▼

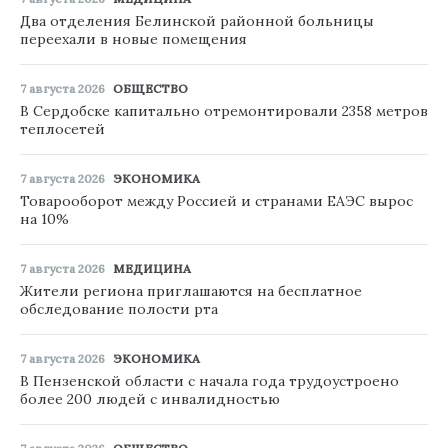
Два отделения Белинской районной больницы
переехали в новые помещения
7 августа 2026
ОБЩЕСТВО
В Сердобске капитально отремонтировали 2358 метров
теплосетей
7 августа 2026
ЭКОНОМИКА
Товарооборот между Россией и странами ЕАЭС вырос
на 10%
7 августа 2026
МЕДИЦИНА
Жители региона приглашаются на бесплатное
обследование полости рта
7 августа 2026
ЭКОНОМИКА
В Пензенской области с начала года трудоустроено
более 200 людей с инвалидностью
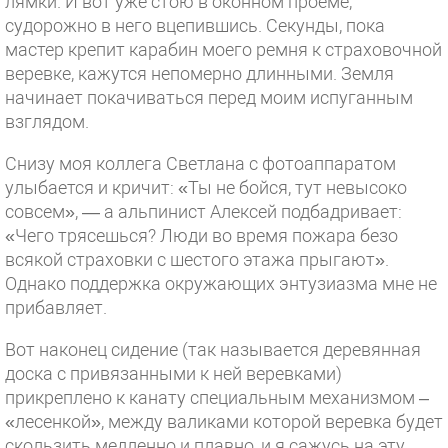
лямки. И вот уже стою в оконном проеме,
судорожно в него вцепившись. Секунды, пока
мастер крепит карабин моего ремня к страховочной
веревке, кажутся непомерно длинными. Земля
начинает покачиваться перед моим испуганным
взглядом.
Снизу моя коллега Светлана с фотоаппаратом
улыбается и кричит: «Ты не бойся, тут невысоко
совсем», — а альпинист Алексей подбадривает:
«Чего трясешься? Люди во время пожара безо
всякой страховки с шестого этажа прыгают».
Однако поддержка окружающих энтузиазма мне не
прибавляет.
Вот наконец сидение (так называется деревянная
доска с привязанными к ней веревками)
прикреплено к канату специальным механизмом –
«лесенкой», между валиками которой веревка будет
скользить медленно и плавно, и я сажусь на эту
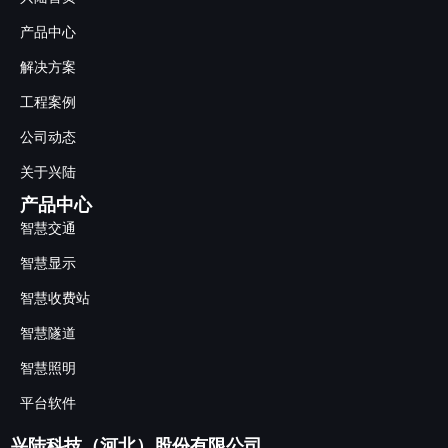
产品中心
解决方案
工程案例
公司动态
关于兴陆
产品中心
智慧交通
智慧显示
智慧收费站
智慧隧道
智慧照明
平台软件
兴陆科技（河北）股份有限公司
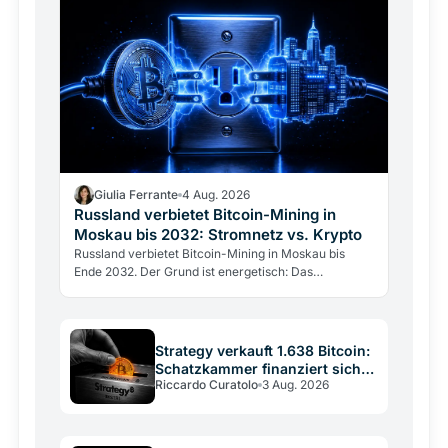
Giulia Ferrante
4 Aug. 2026
Russland verbietet Bitcoin-Mining in
Moskau bis 2032: Stromnetz vs. Krypto
Russland verbietet Bitcoin-Mining in Moskau bis
Ende 2032. Der Grund ist energetisch: Das
Stromnetz hält dem Gigawatt-Verbrauch der Miner
nicht stand.
Strategy verkauft 1.638 Bitcoin:
Schatzkammer finanziert sich
Riccardo Curatolo
3 Aug. 2026
selbst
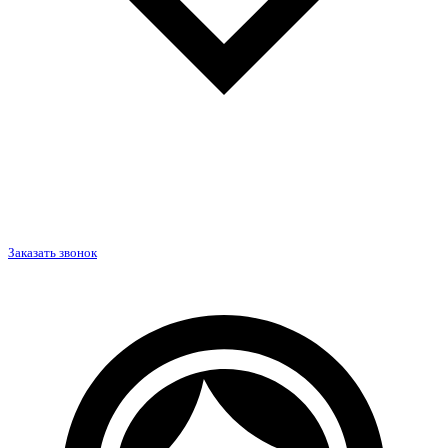
Заказать звонок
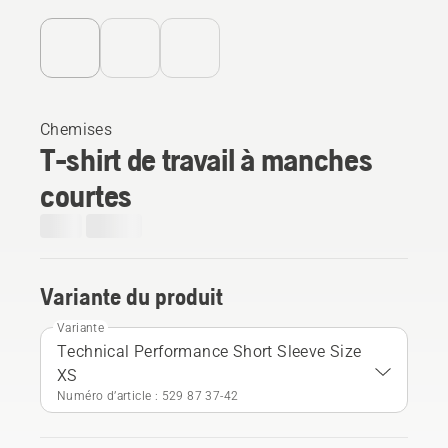
Chemises
T-shirt de travail à manches
courtes
Variante du produit
Variante
Technical Performance Short Sleeve Size
XS
Numéro d’article : 529 87 37‑42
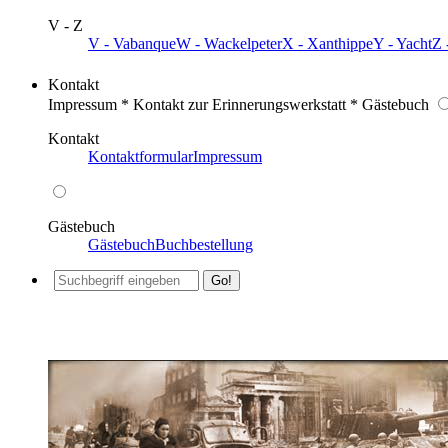
V - Z
V - Vabanque
W - Wackelpeter
X - Xanthippe
Y - Yacht
Z 
Kontakt
Impressum * Kontakt zur Erinnerungswerkstatt * Gästebuch
Kontakt
Kontaktformular
Impressum
Gästebuch
Gästebuch
Buchbestellung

▲

Could you copy exactly, and with no pictures, the lines above from the one containing "nicht stand." through the last line, both included?

nicht stand.
Strategy verkauft 1.638 Bitcoin:
Schatzkammer finanziert sich
Riccardo Curatolo
3 Aug. 2026
selbst
Заказать звонок
Chemises
T-shirt de travail à manches
courtes
Variante du produit
Variante
Technical Performance Short Sleeve Size
XS
Numéro d’article : 529 87 37‑42
V - Z
V - Vabanque
W - Wackelpeter
X - Xanthippe
Y - Yacht
Z 
Kontakt
Impressum * Kontakt zur Erinnerungswerkstatt * Gästebuch
Kontakt
Kontaktformular
Impressum
Gästebuch
Gästebuch
Buchbestellung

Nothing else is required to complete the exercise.